[Cuis] Is Smalltalk right for my autonomous car? (was Re: Audio and Video Object Analysis)

Frank Shearar frank.shearar at gmail.com
Wed Dec 18 02:31:01 CST 2013


On 18 December 2013 06:27, Casey Ransberger <casey.obrien.r at gmail.com> wrote:
> Maybe, maybe not. I'm less worried about the GC -- Ungar's generation
> scavenging algorithm is pretty good even in real time -- but in the rare
> cases where bugs can kill (and do feel free to stone me to death for saying
> so) I think the nuisance of type safety may outweigh the convenience and
> expressiveness of dynamic typing; anyway it often will matter to decision
> makers. The other thing that might be an issue is concurrency, but I think
> there are pretty straightforward ways of dealing this this.

GC's a bit of a red herring. First, it's not that big a problem for
almost all applications anyway, and second, people like Azul have
shown that you can built a real time GC (for Java, which means for
Scala and Clojure).

Type safety has nothing to do with GC (C#, Haskell, ML: statically
typed (far better than C++), and GC'd).

But if you're _that_ set against GC, use a linearly typed language and
(once your program compiles) you will have NO GARBAGE AT ALL to
collect. See Henry Baker's papers for details.

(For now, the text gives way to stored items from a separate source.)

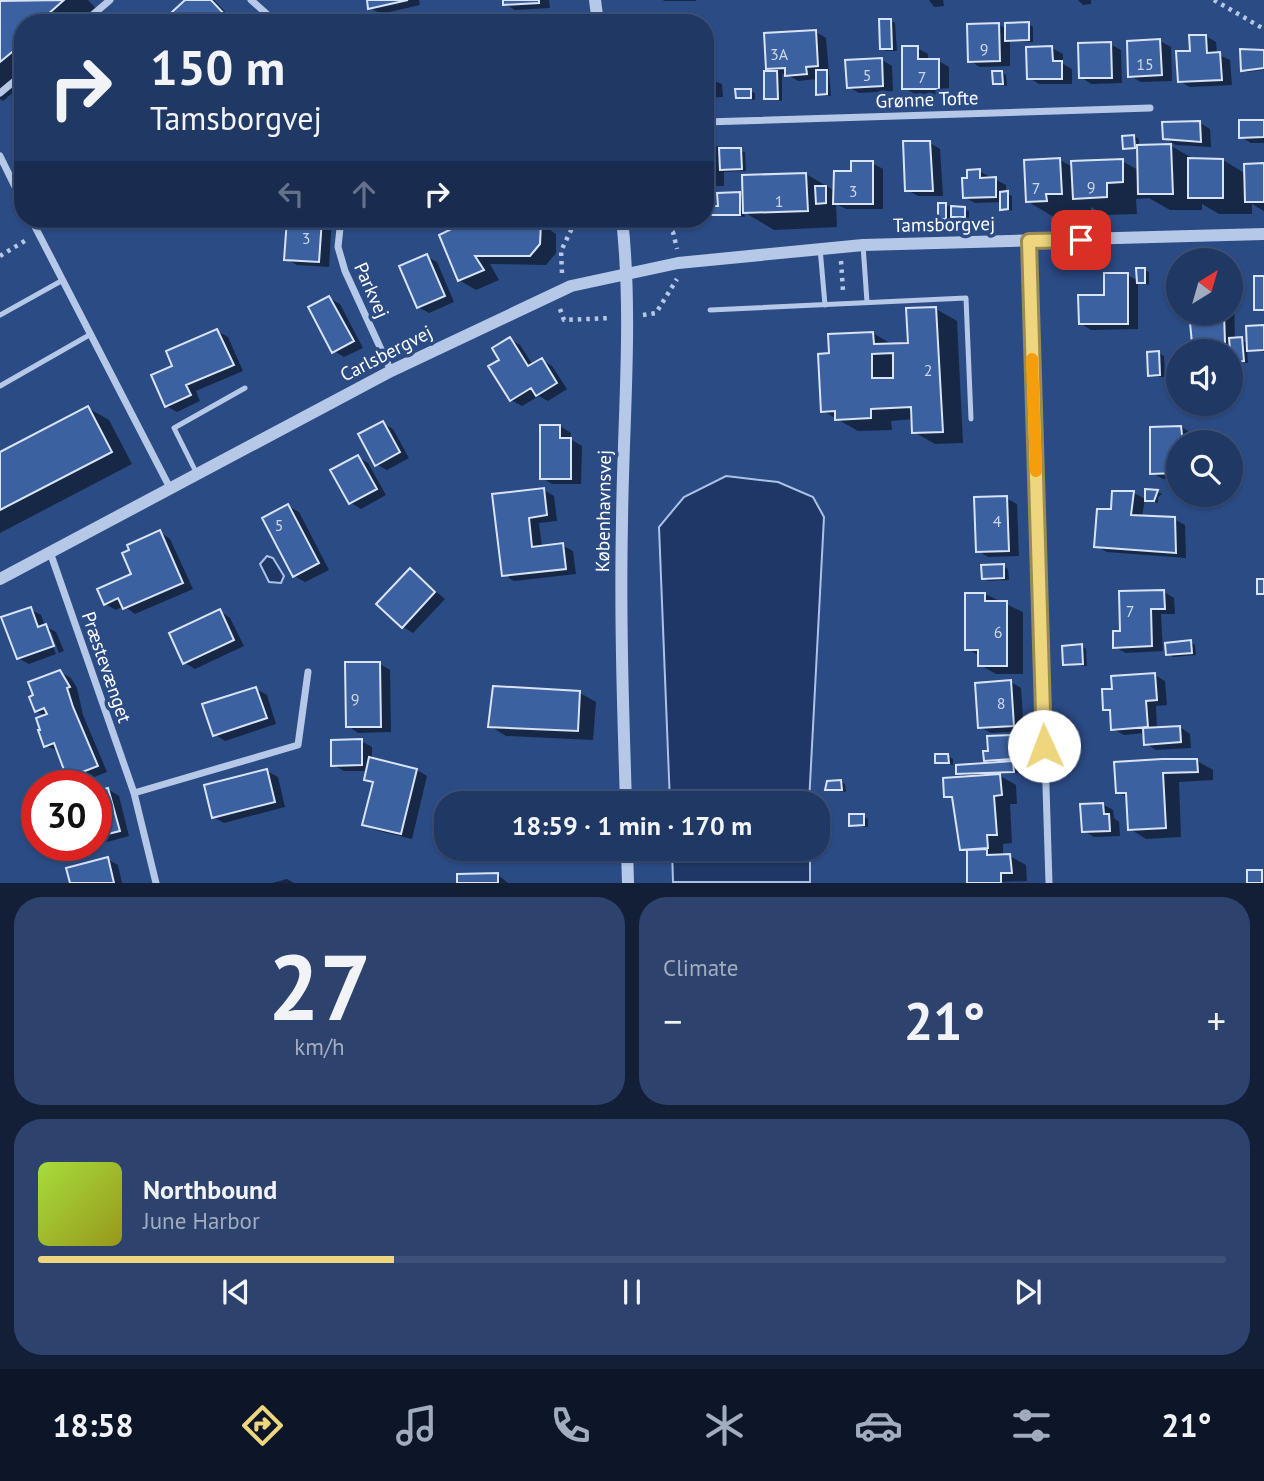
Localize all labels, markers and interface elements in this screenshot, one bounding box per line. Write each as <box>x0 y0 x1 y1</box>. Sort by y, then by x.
text: 150 m <box>150 35 285 99</box>
house number: 9 <box>980 39 988 59</box>
icon: right <box>35 42 126 133</box>
house number: 3A <box>770 44 789 64</box>
house number: 15 <box>1136 54 1154 74</box>
house number: 5 <box>863 65 871 85</box>
house number: 7 <box>918 67 926 87</box>
street label: Grønne Tofte <box>875 85 979 113</box>
text: Tamsborgvej <box>150 97 322 139</box>
icon: left <box>272 175 310 213</box>
icon: ahead <box>345 175 383 213</box>
icon: right <box>418 175 456 213</box>
house number: 9 <box>1087 177 1095 197</box>
house number: 7 <box>1032 178 1040 198</box>
house number: 3 <box>849 181 857 201</box>
house number: 1 <box>775 191 783 211</box>
pin <box>1051 210 1111 270</box>
street label: Tamsborgvej <box>893 211 995 237</box>
icon: arrive <box>1062 221 1100 259</box>
house number: 3 <box>302 228 310 248</box>
north arrow <box>1166 248 1242 326</box>
map controls <box>1166 248 1243 507</box>
street label: Parkvej <box>349 258 395 322</box>
street label: Carlsbergvej <box>336 320 436 386</box>
button: sound <box>1166 339 1243 416</box>
house number: 2 <box>924 360 932 380</box>
button: search <box>1166 430 1243 507</box>
street label: Københavnsvej <box>590 450 616 572</box>
house number: 4 <box>993 511 1002 531</box>
house number: 5 <box>275 515 283 535</box>
house number: 7 <box>1126 601 1134 621</box>
street label: Præstevænget <box>77 608 137 726</box>
house number: 6 <box>994 622 1002 642</box>
house number: 9 <box>351 689 359 709</box>
house number: 8 <box>997 693 1005 713</box>
position arrow <box>1007 709 1081 783</box>
speed limit sign: 30 <box>21 770 112 861</box>
text: 18:59 · 1 min · 170 m <box>512 809 752 842</box>
text: 27 <box>268 927 371 1045</box>
text: Climate <box>663 953 738 982</box>
text: 21° <box>904 987 985 1054</box>
text: − <box>663 996 682 1045</box>
text: + <box>1207 996 1226 1045</box>
text: km/h <box>294 1032 345 1061</box>
text: Northbound <box>143 1173 277 1206</box>
text: June Harbor <box>143 1206 260 1235</box>
icon: previous <box>217 1273 255 1311</box>
icon: pause <box>613 1273 651 1311</box>
icon: next <box>1009 1273 1047 1311</box>
icon: directions <box>238 1401 287 1450</box>
icon: music <box>392 1401 441 1450</box>
icon: phone <box>546 1401 595 1450</box>
icon: climate <box>700 1401 749 1450</box>
icon: car <box>854 1401 903 1450</box>
icon: filters <box>1007 1401 1056 1450</box>
text: 18:58 <box>52 1404 134 1446</box>
text: 21° <box>1161 1404 1212 1446</box>

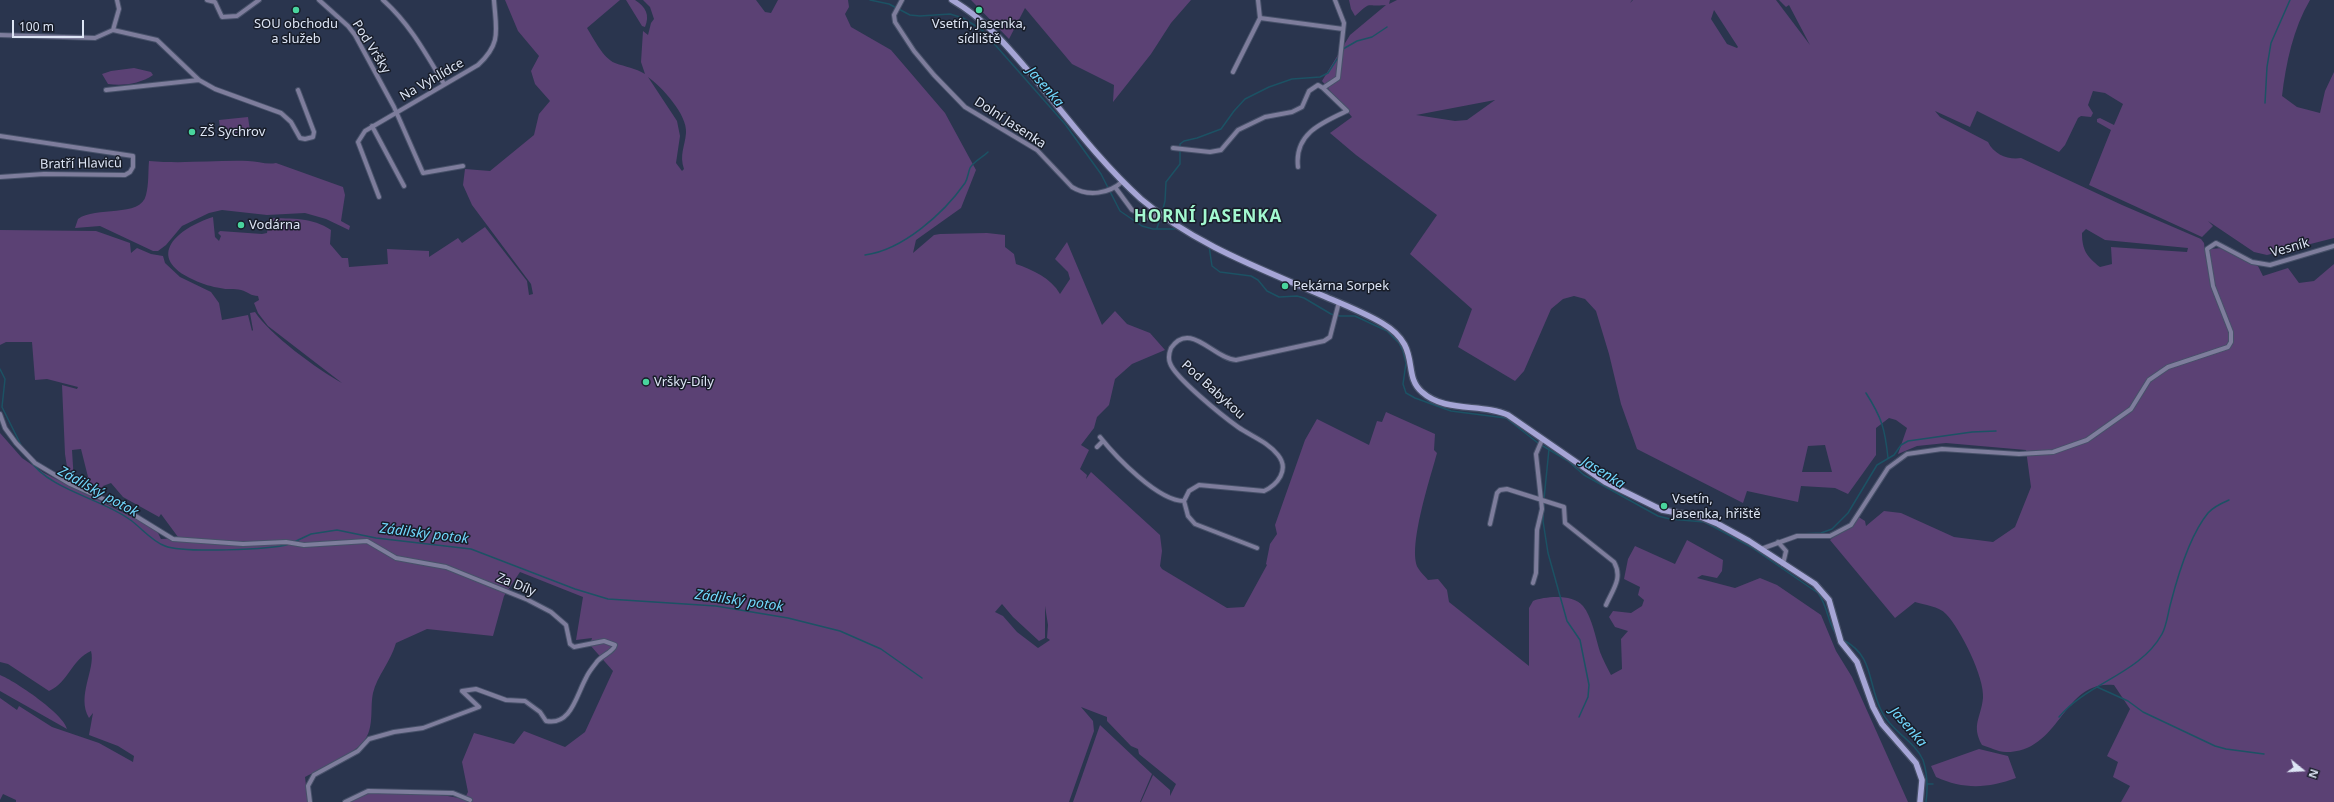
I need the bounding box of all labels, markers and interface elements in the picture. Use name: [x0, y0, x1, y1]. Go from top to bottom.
marker: SOU obchodu a služeb: [291, 5, 301, 15]
marker: Vsetín, Jasenka, sídliště: [974, 5, 984, 15]
scale bar: [14, 12, 86, 38]
place label: SOU obchodu a služeb: [254, 16, 338, 47]
place label: Vsetín, Jasenka, sídliště: [932, 16, 1026, 47]
street label: Pod Vršky: [349, 17, 393, 77]
text: 100 m: [19, 18, 54, 35]
street label: Na Vyhlídce: [397, 55, 467, 105]
water label: Jasenka: [1023, 63, 1067, 111]
street label: Dolní Jasenka: [971, 94, 1049, 152]
place label: ZŠ Sychrov: [200, 124, 265, 140]
marker: ZŠ Sychrov: [187, 127, 197, 137]
street label: Bratří Hlaviců: [40, 155, 122, 173]
district label: HORNÍ JASENKA: [1134, 207, 1282, 227]
place label: Vodárna: [249, 217, 300, 233]
marker: Vodárna: [236, 220, 246, 230]
street label: Vesník: [2269, 235, 2311, 261]
place label: Pekárna Sorpek: [1293, 278, 1389, 294]
marker: Pekárna Sorpek: [1280, 281, 1290, 291]
street label: Pod Babykou: [1178, 357, 1248, 423]
place label: Vršky-Díly: [654, 374, 714, 390]
marker: Vršky-Díly: [641, 377, 651, 387]
water label: Jasenka: [1578, 453, 1628, 493]
water label: Zádilský potok: [55, 463, 141, 521]
place label: Vsetín, Jasenka, hřiště: [1672, 491, 1761, 522]
marker: Vsetín, Jasenka, hřiště: [1659, 501, 1669, 511]
water label: Zádilský potok: [379, 520, 469, 548]
street label: Za Díly: [494, 570, 538, 600]
water label: Zádilský potok: [694, 586, 784, 616]
water label: Jasenka: [1886, 703, 1930, 751]
north arrow: [2282, 750, 2322, 790]
text: N: [2305, 767, 2322, 780]

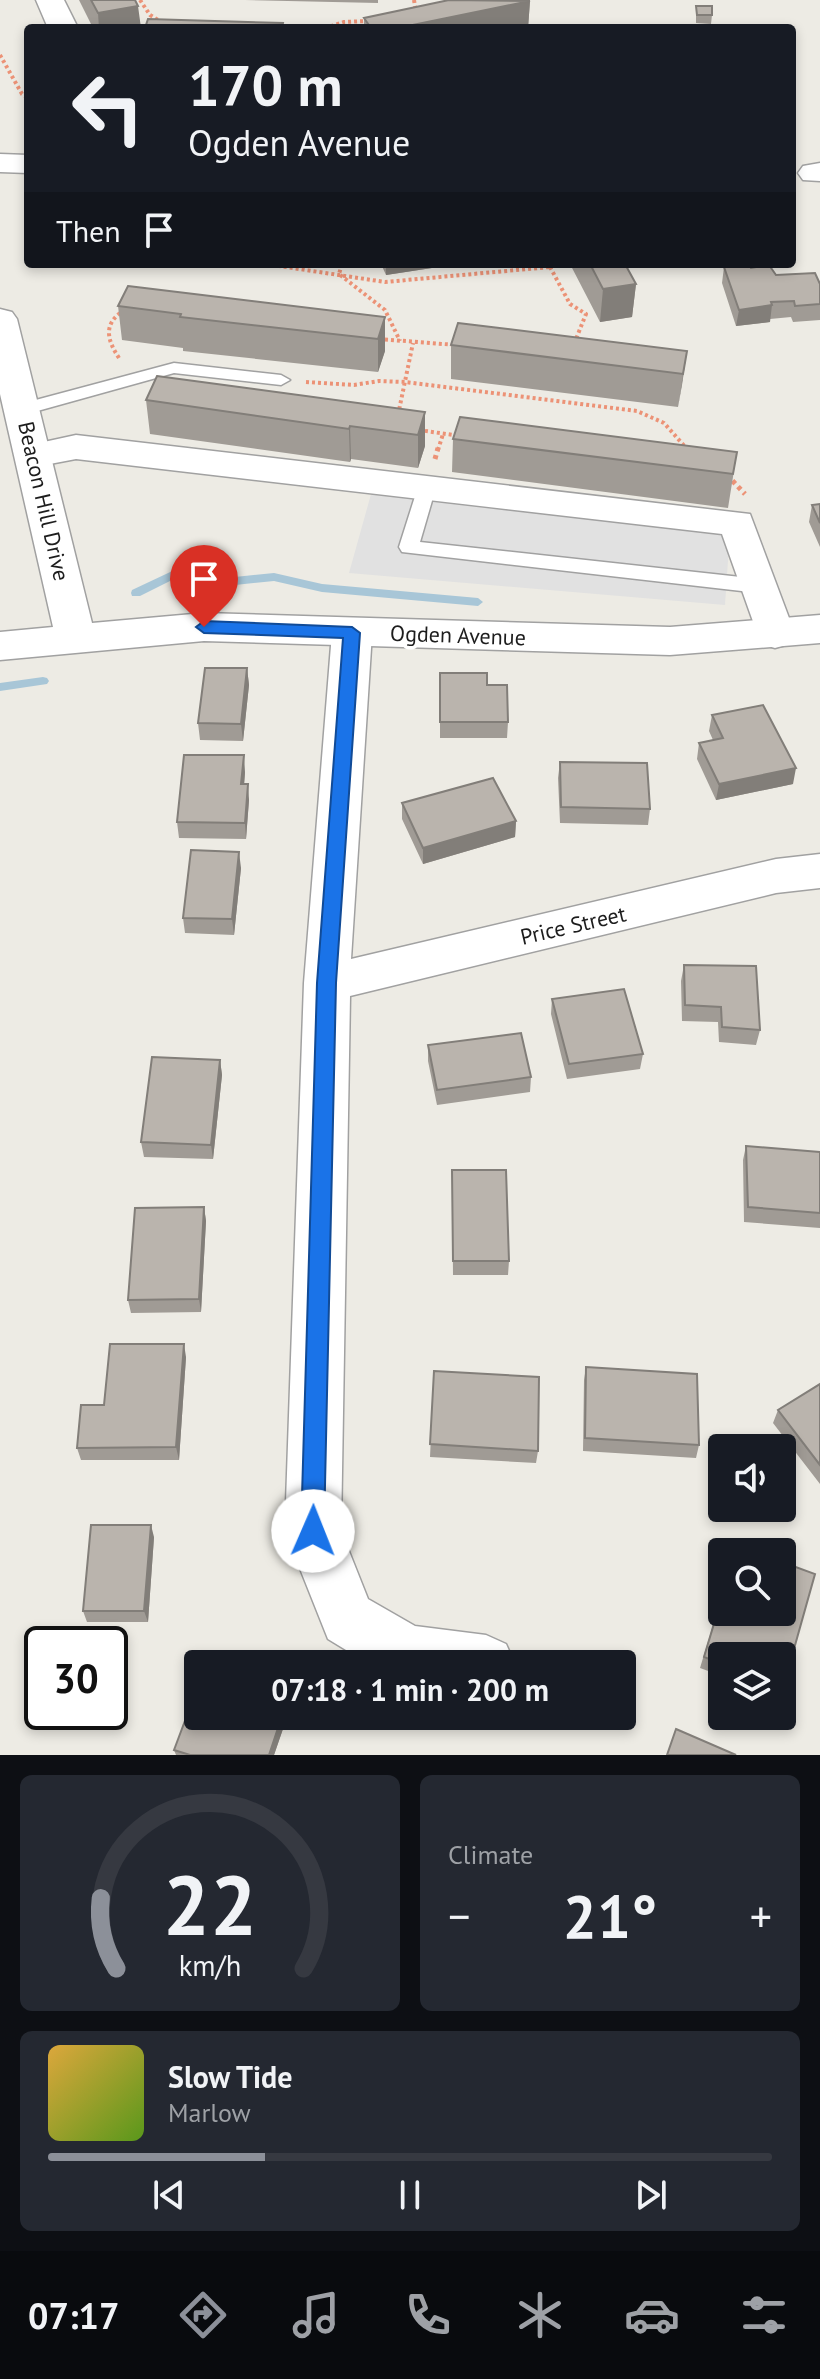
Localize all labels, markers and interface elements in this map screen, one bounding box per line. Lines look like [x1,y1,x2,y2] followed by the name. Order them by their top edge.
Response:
[188,49,343,121] text: 170 m
[56,56,160,160] icon: left
[188,119,410,166] text: Ogden Avenue
[137,208,181,252] icon: arrive
[56,211,121,250] text: Then
[12,419,76,583] street label: Beacon Hill Drive
[170,545,238,627] pin
[182,557,226,601] icon: arrive
[390,619,526,651] street label: Ogden Avenue
[517,899,629,951] street label: Price Street
[708,1434,796,1730] map controls
[708,1434,796,1522] button: sound
[271,1489,355,1573] position arrow
[708,1538,796,1626] button: search
[24,1626,128,1730] speed limit sign: 30
[708,1642,796,1730] button: layers
[271,1670,549,1709] text: 07:18 · 1 min · 200 m
[448,1838,533,1871] text: Climate
[163,1850,257,1958] text: 22
[563,1877,657,1955] text: 21°
[448,1887,470,1944] text: −
[750,1887,772,1944] text: +
[179,1947,241,1984] text: km/h
[168,2057,293,2096] text: Slow Tide
[168,2096,251,2129] text: Marlow
[147,2173,191,2217] icon: previous
[388,2173,432,2217] icon: pause
[629,2173,673,2217] icon: next
[175,2287,231,2343] icon: directions
[288,2287,344,2343] icon: music
[400,2287,456,2343] icon: phone
[512,2287,568,2343] icon: climate
[624,2287,680,2343] icon: car
[736,2287,792,2343] icon: filters
[28,2292,119,2339] text: 07:17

> It's all relative. I'd *much* rather my car drive itself using Smalltalk
> than C++! At least the arrays are bounds checked and we don't get memory
> leaks, protection faults, or (perhaps most chillingly!) buffer-overruns.

This!

> SecureSqueak is a thing. It's beyond my experience at present, but might be
> worth looking into if you are concerned about the safety of your end users!

SecureSqueak's something entirely different to _safety_. Also, it
looks very strongly like it's a dead-because-of-lack-of-time project.